Comparative bioinformatics analysis of prognostic and differentially expressed genes in non-muscle and muscle invasive bladder cancer

Bladder cancer (BC) is classified into non-muscle (NMIBC) and muscle invasive (MIBC) diseases. Several mo-lecular alterations were previously associated with NMIBC and MIBC, but few studies have systematically compared the molecular differences between these subtypes. Here, we analyzed prognostic and differentially expressed genes in NMIBC and MIBC, using an integrative bioinformatics approach. These genes were used in functional enrichment and co-expression protein interaction (COPI) network analyses to reveal common and exclusive biological functions involved in NMIBC and MIBC. In NMIBC, the enriched functions were related to oxidative stress response, cell cycle, glutathione metabolism, ubiquitination and protein translation. Conversely, enriched functions in MIBC were extracellular matrix organization, cell migration and actin cytoskeleton. Several genes in NMIBC did not overlap with those reported to MIBC, suggesting these subtypes may have distinct underlying mechanisms.
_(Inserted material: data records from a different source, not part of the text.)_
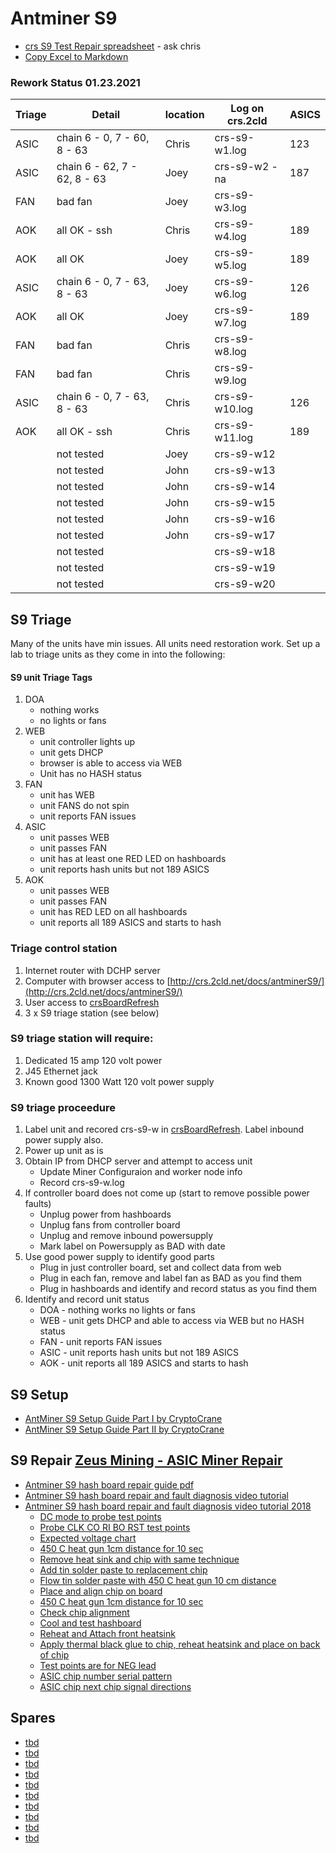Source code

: # Antminer S9


- [crs S9 Test Repair spreadsheet](https://docs.google.com/spreadsheets/d/1OY2vIPBp0MtdGgWja4nCJwE-r7zml7iQ-lLumCsUtlI/edit#gid=1822583908) - ask chris
- [Copy Excel to Markdown](https://thisdavej.com/copy-table-in-excel-and-paste-as-a-markdown-table/)

### Rework Status 01.23.2021

| Triage | Detail                       | location | Log on crs.2cld | ASICS |
|--------|------------------------------|----------|-----------------|-------|
| ASIC   | chain 6 - 0, 7 - 60, 8 - 63  | Chris    | crs-s9-w1.log   | 123   |
| ASIC   | chain 6 - 62, 7 - 62, 8 - 63 | Joey     | crs-s9-w2 - na  | 187   |
| FAN    | bad fan                      | Joey     | crs-s9-w3.log   |       |
| AOK    | all OK - ssh                 | Chris    | crs-s9-w4.log   | 189   |
| AOK    | all OK                       | Joey     | crs-s9-w5.log   | 189   |
| ASIC   | chain 6 - 0, 7 - 63, 8 - 63  | Joey     | crs-s9-w6.log   | 126   |
| AOK    | all OK                       | Joey     | crs-s9-w7.log   | 189   |
| FAN    | bad fan                      | Chris    | crs-s9-w8.log   |       |
| FAN    | bad fan                      | Chris    | crs-s9-w9.log   |       |
| ASIC   | chain 6 - 0, 7 - 63, 8 - 63  | Chris    | crs-s9-w10.log  | 126   |
| AOK    | all OK - ssh                 | Chris    | crs-s9-w11.log  | 189   |
|        | not tested                   | Joey     | crs-s9-w12      |       |
|        | not tested                   | John     | crs-s9-w13      |       |
|        | not tested                   | John     | crs-s9-w14      |       |
|        | not tested                   | John     | crs-s9-w15      |       |
|        | not tested                   | John     | crs-s9-w16      |       |
|        | not tested                   | John     | crs-s9-w17      |       |
|        | not tested                   |          | crs-s9-w18      |       |
|        | not tested                   |          | crs-s9-w19      |       |
|        | not tested                   |          | crs-s9-w20      |       |

## S9 Triage
Many of the units have min issues.  All units need restoration work.  Set up a lab to triage units as they come in into the following:

#### S9 unit Triage Tags
1. DOA
    - nothing works 
    - no lights or fans
2. WEB
    - unit controller lights up
    - unit gets DHCP 
    - browser is able to access via WEB 
    - Unit has no HASH status
3. FAN 
    - unit has WEB
    - unit FANS do not spin
    - unit reports FAN issues
4. ASIC
    - unit passes WEB
    - unit passes FAN
    - unit has at least one RED LED on hashboards
    - unit reports hash units but not 189 ASICS
5. AOK 
    - unit passes WEB
    - unit passes FAN
    - unit has RED LED on all hashboards
    - unit reports all 189 ASICS and starts to hash

### Triage control station
1. Internet router with DCHP server
2. Computer with browser access to [http://crs.2cld.net/docs/antminerS9/](http://crs.2cld.net/docs/antminerS9/)
3. User access to [crsBoardRefresh](https://docs.google.com/spreadsheets/d/1OY2vIPBp0MtdGgWja4nCJwE-r7zml7iQ-lLumCsUtlI/edit#gid=1822583908)
4. 3 x S9 triage station (see below)

### S9 triage station will require:
1. Dedicated 15 amp 120 volt power
2. J45 Ethernet jack
3. Known good 1300 Watt 120 volt power supply

### S9 triage proceedure
1. Label unit and recored crs-s9-w<number> in [crsBoardRefresh](https://docs.google.com/spreadsheets/d/1OY2vIPBp0MtdGgWja4nCJwE-r7zml7iQ-lLumCsUtlI/edit#gid=1822583908).  Label inbound power supply also.
2. Power up unit as is
3. Obtain IP from DHCP server and attempt to access unit
    - Update Miner Configuraion and worker node info
    - Record crs-s9-w<number>.log
4. If controller board does not come up (start to remove possible power faults)
    - Unplug power from hashboards
    - Unplug fans from controller board
    - Unplug and remove inbound powersupply
    - Mark label on Powersupply as BAD with date
5. Use good power supply to identify good parts
    - Plug in just controller board, set and collect data from web
    - Plug in each fan, remove and label fan as BAD as you find them
    - Plug in hashboards and identify and record status as you find them
4. Identify and record unit status
    - DOA - nothing works no lights or fans
    - WEB - unit gets DHCP and able to access via WEB but no HASH status
    - FAN - unit reports FAN issues
    - ASIC - unit reports hash units but not 189 ASICS
    - AOK - unit reports all 189 ASICS and starts to hash
  
## S9 Setup
- [AntMiner S9 Setup Guide Part I by CryptoCrane](https://www.youtube.com/watch?v=sz-XZL77qqs)
- [AntMiner S9 Setup Guide Part II by CryptoCrane](https://www.youtube.com/watch?v=tUQcE6I7jzk)

## S9 Repair [Zeus Mining - ASIC Miner Repair](https://www.zeusbtc.com/ASIC-Miner-Repair/)
- [Antminer S9 hash board repair guide pdf](./S9hashBoardRepairGuide.pdf)
- [Antminer S9 hash board repair and fault diagnosis video tutorial](https://www.youtube.com/watch?v=5WH7g61d90w)
- [Antminer S9 hash board repair and fault diagnosis video tutorial 2018](https://www.youtube.com/watch?v=yAiaHwRkrC4)
  - [DC mode to probe test points](https://youtu.be/yAiaHwRkrC4?t=260)
  - [Probe CLK CO RI BO RST test points](https://youtu.be/yAiaHwRkrC4?t=277)
  - [Expected voltage chart](https://youtu.be/yAiaHwRkrC4?t=279)
  - [450 C heat gun 1cm distance for 10 sec](https://youtu.be/yAiaHwRkrC4?t=299)
  - [Remove heat sink and chip with same technique](https://youtu.be/yAiaHwRkrC4?t=325)
  - [Add tin solder paste to replacement chip](https://youtu.be/yAiaHwRkrC4?t=332)
  - [Flow tin solder paste with 450 C heat gun 10 cm distance](https://youtu.be/yAiaHwRkrC4?t=344)
  - [Place and align chip on board](https://youtu.be/yAiaHwRkrC4?t=353)
  - [450 C heat gun 1cm distance for 10 sec](https://youtu.be/yAiaHwRkrC4?t=358)
  - [Check chip alignment](https://youtu.be/yAiaHwRkrC4?t=366)
  - [Cool and test hashboard](https://youtu.be/yAiaHwRkrC4?t=369)
  - [Reheat and Attach front heatsink](https://youtu.be/yAiaHwRkrC4?t=381)
  - [Apply thermal black glue to chip, reheat heatsink and place on back of chip](https://youtu.be/yAiaHwRkrC4?t=387)
  - [Test points are for NEG lead](https://youtu.be/yAiaHwRkrC4?t=405)
  - [ASIC chip number serial pattern](https://youtu.be/yAiaHwRkrC4?t=412)
  - [ASIC chip next chip signal directions](https://youtu.be/yAiaHwRkrC4?t=416)

## Spares
- [tbd]()
- [tbd]()
- [tbd]()
- [tbd]()
- [tbd]()
- [tbd]()
- [tbd]()
- [tbd]()
- [tbd]()
- [tbd]()
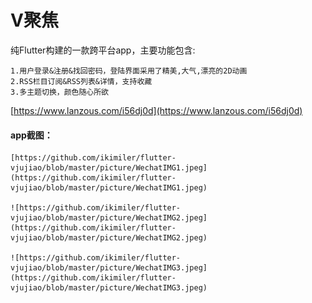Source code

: # V聚焦

纯Flutter构建的一款跨平台app，主要功能包含:

    1.用户登录&注册&找回密码，登陆界面采用了精美,大气,漂亮的2D动画
    2.RSS栏目订阅&RSS列表&详情，支持收藏
    3.多主题切换，颜色随心所欲
    
[https://www.lanzous.com/i56dj0d](https://www.lanzous.com/i56dj0d)

#### app截图：
    [https://github.com/ikimiler/flutter-vjujiao/blob/master/picture/WechatIMG1.jpeg](https://github.com/ikimiler/flutter-vjujiao/blob/master/picture/WechatIMG1.jpeg)
    
    ![https://github.com/ikimiler/flutter-vjujiao/blob/master/picture/WechatIMG2.jpeg](https://github.com/ikimiler/flutter-vjujiao/blob/master/picture/WechatIMG2.jpeg)
    
    ![https://github.com/ikimiler/flutter-vjujiao/blob/master/picture/WechatIMG3.jpeg](https://github.com/ikimiler/flutter-vjujiao/blob/master/picture/WechatIMG3.jpeg)


        

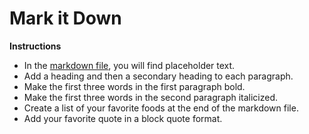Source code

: # Mark it Down 

**Instructions**
* In the [markdown file](markdown.md), you will find placeholder text.
* Add a heading and then a secondary heading to each paragraph.  
* Make the first three words in the first paragraph bold. 
* Make the first three words in the second paragraph italicized.
* Create a list of your favorite foods at the end of the markdown file. 
* Add your favorite quote in a block quote format.
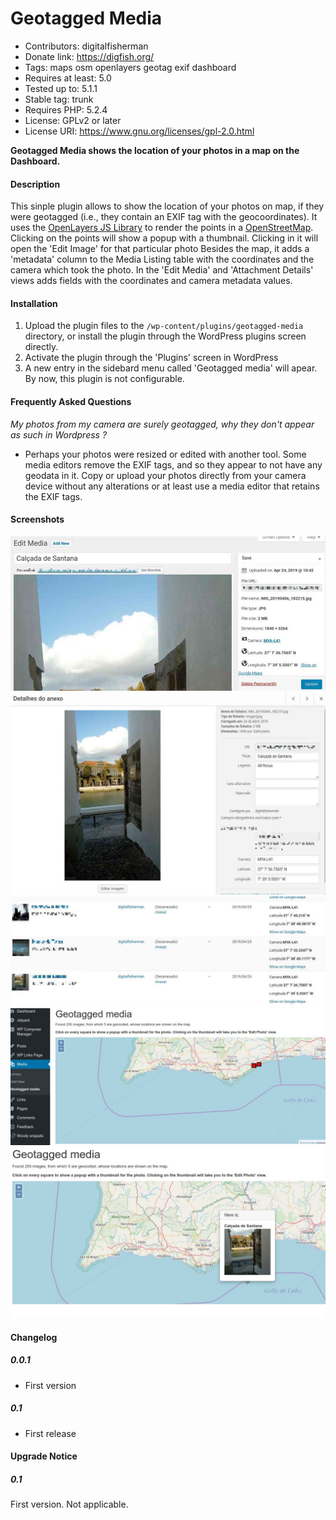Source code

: # Geotagged Media
- Contributors: digitalfisherman
- Donate link: https://digfish.org/
- Tags: maps osm openlayers geotag exif dashboard
- Requires at least: 5.0
- Tested up to: 5.1.1
- Stable tag: trunk
- Requires PHP: 5.2.4
- License: GPLv2 or later
- License URI: https://www.gnu.org/licenses/gpl-2.0.html

**Geotagged Media shows the location of your photos in a map on the Dashboard.**

#### Description

This sinple plugin allows to show the location of your photos on map, if they were geotagged (i.e., they contain an EXIF tag with the geocoordinates).
It uses the [OpenLayers JS Library](https://openlayers.org/) to render the points in a [OpenStreetMap](https://www.openstreetmap.org/). Clicking on the points will show a popup with a thumbnail. Clicking in it will open the 'Edit Image' for that particular photo
Besides the map, it adds a 'metadata' column to the Media Listing table with the coordinates and the camera which took the photo. In the 'Edit Media' and 'Attachment Details' views adds fields with the coordinates and camera metadata values.


#### Installation


1. Upload the plugin files to the `/wp-content/plugins/geotagged-media` directory, or install the plugin through the WordPress plugins screen directly.
2. Activate the plugin through the 'Plugins' screen in WordPress
3. A new entry in the sidebard menu called 'Geotagged media' will apear. By now, this plugin is not configurable.

#### Frequently Asked Questions 

_My photos from my camera are surely geotagged, why they don't appear as such in Wordpress ?_

- Perhaps your photos were resized or edited with another tool. Some media editors remove the EXIF tags, and so they appear to not have any geodata in it. Copy or upload your photos directly from your camera device without any alterations or at least use a media editor that retains the EXIF tags.

#### Screenshots

![Edit Media](assets/screenshot-1.jpg)
![Attachment details](assets/screenshot-2.jpg)
![Media Library listing table](assets/screenshot-3.jpg)
![Map with markers](assets/screenshot-4.jpg)
![Map with popup](assets/screenshot-5.jpg)

#### Changelog 

##### 0.0.1
- First version

##### 0.1
- First release


#### Upgrade Notice

##### 0.1
First version. Not applicable.

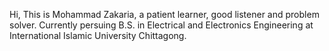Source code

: Hi,
This is Mohammad Zakaria, a patient learner, good listener and problem solver.
Currently persuing B.S. in Electrical and Electronics Engineering at International Islamic University Chittagong.
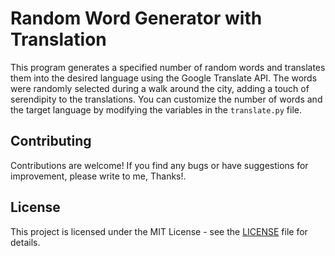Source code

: # Random Word Generator with Translation

This program generates a specified number of random words and translates them into the desired language using the Google Translate API. The words were randomly selected during a walk around the city, adding a touch of serendipity to the translations. You can customize the number of words and the target language by modifying the variables in the `translate.py` file.

## Contributing

Contributions are welcome! If you find any bugs or have suggestions for improvement, please write to me, Thanks!.

## License

This project is licensed under the MIT License - see the [LICENSE](LICENSE) file for details.

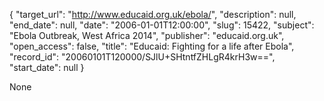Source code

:{
  "target_url": "http://www.educaid.org.uk/ebola/", 
  "description": null, 
  "end_date": null, 
  "date": "2006-01-01T12:00:00", 
  "slug": 15422, 
  "subject": "Ebola Outbreak, West Africa 2014", 
  "publisher": "educaid.org.uk", 
  "open_access": false, 
  "title": "Educaid: Fighting for a life after Ebola", 
  "record_id": "20060101T120000/SJlU+SHtntfZHLgR4krH3w==", 
  "start_date": null
}

None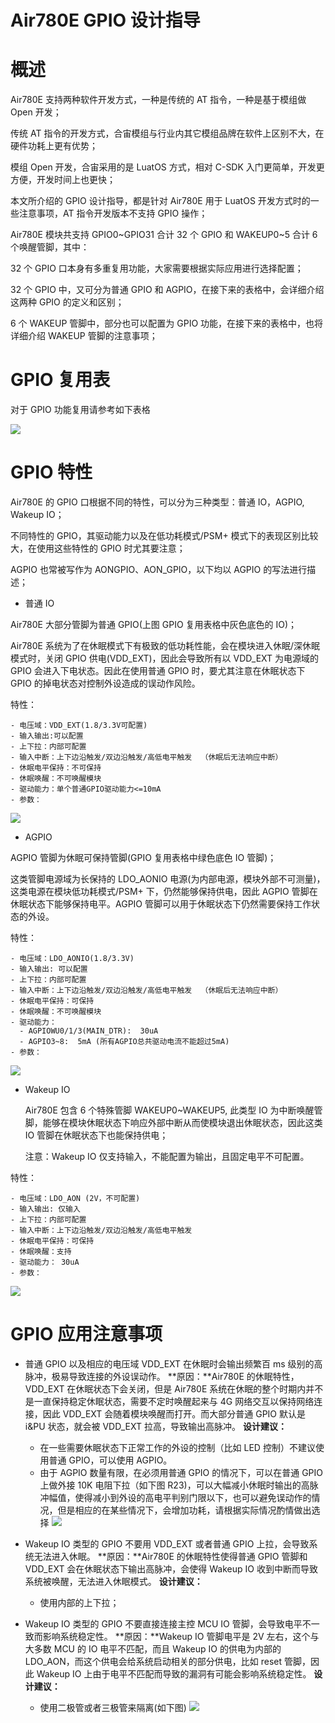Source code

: # Air780E GPIO 设计指导

# 概述

Air780E 支持两种软件开发方式，一种是传统的 AT 指令，一种是基于模组做 Open 开发；

传统 AT 指令的开发方式，合宙模组与行业内其它模组品牌在软件上区别不大，在硬件功耗上更有优势；

模组 Open 开发，合宙采用的是 LuatOS 方式，相对 C-SDK 入门更简单，开发更方便，开发时间上也更快；

本文所介绍的 GPIO 设计指导，都是针对 Air780E 用于 LuatOS 开发方式时的一些注意事项，AT 指令开发版本不支持 GPIO 操作；

Air780E 模块共支持 GPIO0~GPIO31 合计 32 个 GPIO 和 WAKEUP0~5 合计 6 个唤醒管脚，其中：

32 个 GPIO 口本身有多重复用功能，大家需要根据实际应用进行选择配置；

32 个 GPIO 中，又可分为普通 GPIO 和 AGPIO，在接下来的表格中，会详细介绍这两种 GPIO 的定义和区别；

6 个 WAKEUP 管脚中，部分也可以配置为 GPIO 功能，在接下来的表格中，也将详细介绍 WAKEUP 管脚的注意事项；

# GPIO 复用表

对于 GPIO 功能复用请参考如下表格

  ![](image/GPIO.png)

# GPIO 特性

Air780E 的 GPIO 口根据不同的特性，可以分为三种类型：普通 IO，AGPIO, Wakeup IO；

不同特性的 GPIO，其驱动能力以及在低功耗模式/PSM+ 模式下的表现区别比较大，在使用这些特性的 GPIO 时尤其要注意；

AGPIO 也常被写作为 AONGPIO、AON_GPIO，以下均以 AGPIO 的写法进行描述；

- 普通 IO

Air780E 大部分管脚为普通 GPIO(上图 GPIO 复用表格中灰色底色的 IO)；

Air780E 系统为了在休眠模式下有极致的低功耗性能，会在模块进入休眠/深休眠模式时，关闭 GPIO 供电(VDD_EXT)，因此会导致所有以 VDD_EXT 为电源域的 GPIO 会进入下电状态。因此在使用普通 GPIO 时，要尤其注意在休眠状态下 GPIO 的掉电状态对控制外设造成的误动作风险。

特性：

    - 电压域：VDD_EXT(1.8/3.3V可配置)
    - 输入输出:可以配置
    - 上下拉：内部可配置
    - 输入中断：上下边沿触发/双边沿触发/高低电平触发  （休眠后无法响应中断）
    - 休眠电平保持：不可保持
    - 休眠唤醒：不可唤醒模块
    - 驱动能力：单个普通GPIO驱动能力<=10mA
    - 参数：

   ![](image/gpio-1.png)

- AGPIO

AGPIO 管脚为休眠可保持管脚(GPIO 复用表格中绿色底色 IO 管脚)；

这类管脚电源域为长保持的 LDO_AONIO 电源(为内部电源，模块外部不可测量)，这类电源在模块低功耗模式/PSM+ 下，仍然能够保持供电，因此 AGPIO 管脚在休眠状态下能够保持电平。AGPIO 管脚可以用于休眠状态下仍然需要保持工作状态的外设。

特性：

    - 电压域：LDO_AONIO(1.8/3.3V) 
    - 输入输出: 可以配置
    - 上下拉：内部可配置
    - 输入中断：上下边沿触发/双边沿触发/高低电平触发  （休眠后无法响应中断）
    - 休眠电平保持：可保持
    - 休眠唤醒：不可唤醒模块
    - 驱动能力：
      - AGPIOWU0/1/3(MAIN_DTR):  30uA
      - AGPIO3~8:  5mA (所有AGPIO总共驱动电流不能超过5mA)
    - 参数：
   ![](image/gpio-2.png)
- Wakeup IO

  Air780E 包含 6 个特殊管脚 WAKEUP0~WAKEUP5,  此类型 IO 为中断唤醒管脚，能够在模块休眠状态下响应外部中断从而使模块退出休眠状态，因此这类 IO 管脚在休眠状态下也能保持供电；

  注意：Wakeup IO 仅支持输入，不能配置为输出，且固定电平不可配置。

特性：

    - 电压域：LDO_AON (2V，不可配置) 
    - 输入输出: 仅输入
    - 上下拉：内部可配置
    - 输入中断：上下边沿触发/双边沿触发/高低电平触发  
    - 休眠电平保持：可保持
    - 休眠唤醒：支持
    - 驱动能力： 30uA
    - 参数：
   ![](image/gpio-3.png)    

# GPIO 应用注意事项

- 普通 GPIO 以及相应的电压域 VDD_EXT 在休眠时会输出频繁百 ms 级别的高脉冲，极易导致连接的外设误动作。
  **原因：**Air780E 的休眠特性，VDD_EXT 在休眠状态下会关闭，但是 Air780E 系统在休眠的整个时期内并不是一直保持稳定休眠状态，需要不定时唤醒起来与 4G 网络交互以保持网络连接，因此 VDD_EXT 会随着模块唤醒而打开。而大部分普通 GPIO 默认是 i&PU 状态，就会被 VDD_EXT 拉高，导致输出高脉冲。
  **设计建议：**

  - 在一些需要休眠状态下正常工作的外设的控制（比如 LED 控制）不建议使用普通 GPIO，可以使用 AGPIO。
  - 由于 AGPIO 数量有限，在必须用普通 GPIO 的情况下，可以在普通 GPIO 上做外接 10K 电阻下拉（如下图 R23)，可以大幅减小休眠时输出的高脉冲幅值，使得减小到外设的高电平判别门限以下，也可以避免误动作的情况，但是相应的在某些情况下，会增加功耗，请根据实际情况酌情做出选择
    ![](image/gpio-4.png)
- Wakeup IO 类型的 GPIO 不要用 VDD_EXT 或者普通 GPIO 上拉，会导致系统无法进入休眠。
  **原因：**Air780E 的休眠特性使得普通 GPIO 管脚和 VDD_EXT 会在休眠状态下输出高脉冲，会使得 Wakeup IO 收到中断而导致系统被唤醒，无法进入休眠模式。
  **设计建议：**

  - 使用内部的上下拉；
- Wakeup IO 类型的 GPIO 不要直接连接主控 MCU IO 管脚，会导致电平不一致而影响系统稳定性。
  **原因：**Wakeup IO 管脚电平是 2V 左右，这个与大多数 MCU 的 IO 电平不匹配，而且 Wakeup IO 的供电为内部的 LDO_AON，而这个供电会给系统启动相关的部分供电，比如 reset 管脚，因此 Wakeup IO 上由于电平不匹配而导致的漏洞有可能会影响系统稳定性。
  **设计建议：**

  - 使用二极管或者三极管来隔离(如下图)
    ![](image/gpio-5.png)
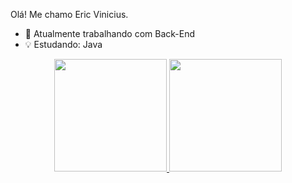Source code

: Olá! Me chamo Eric Vinicius.

- 📡 Atualmente trabalhando com Back-End
- 💡 Estudando: Java

<div align="center">
  <a href="https://github.com/oericvini">
  <img height="180em" src="https://github-readme-stats.vercel.app/api?username=oericvini&show_icons=true&theme=dracula&include_all_commits=true&count_private=true"/>
  <img height="180em" src="https://github-readme-stats.vercel.app/api/top-langs/?username=oericvini&layout=compact&langs_count=7&theme=dracula"/>
</div>
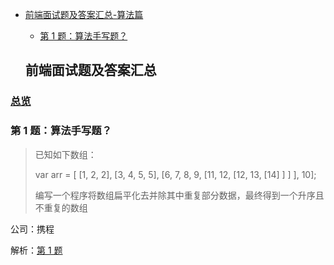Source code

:- [前端面试题及答案汇总-算法篇](#%E5%89%8D%E7%AB%AF%E9%9D%A2%E8%AF%95%E9%A2%98%E5%8F%8A%E7%AD%94%E6%A1%88%E6%B1%87%E6%80%BB)
  - [第 1 题：算法手写题？](#%E7%AC%AC-1-%E9%A2%98%E7%AE%97%E6%B3%95%E6%89%8B%E5%86%99%E9%A2%98)


  ## 前端面试题及答案汇总

### [总览](https://github.com/lotosv2010/front-end-summary/issues?q=is%3Aopen+is%3Aissue+label%3AAlgorithm+label%3Ainterview)

### 第 1 题：算法手写题？

> 已知如下数组：
>
 > var arr = [ [1, 2, 2], [3, 4, 5, 5], [6, 7, 8, 9, [11, 12, [12, 13, [14] ] ] ], 10];
>
> 编写一个程序将数组扁平化去并除其中重复部分数据，最终得到一个升序且不重复的数组

公司：携程

解析：[第 1 题](https://github.com/lotosv2010/front-end-summary/issues/37)

<br/>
Particularly, MIBC genes were enriched for functions involved in cell migration and invasion, which could help to molecularly differentiate NMIBC and MIBC. The analysis of COPI networks disclosed high centrality nodes that may be essential for NMIBC and MIBC. Further research will determine to which extent NMIBC and MIBC share common biological functions and identify potential candidates for the differential diagnosis, prognosis and treatment of NMIBC and MIBC. Significance: This study has systematically compared prognostic and differentially expressed genes between non muscle (NMIBC) and muscle invasive (MIBC) bladder cancer, using an integrative bioinformatics approach. Many genes and biological functions were exclusively associated with either NMIBC or MIBC, suggesting that these disease subtypes could be driven by distinct molecular mechanisms. Particularly, prognostic and differentially expressed genes in MIBC were involved in cell migration and invasion, which can help to molecularly differentiate the NMIBC and MIBC subtypes. Moreover, the analysis of co-expression protein interaction networks identified high centrality nodes that could be potential candidates for the prognosis and treatment of NMIBC and MIBC.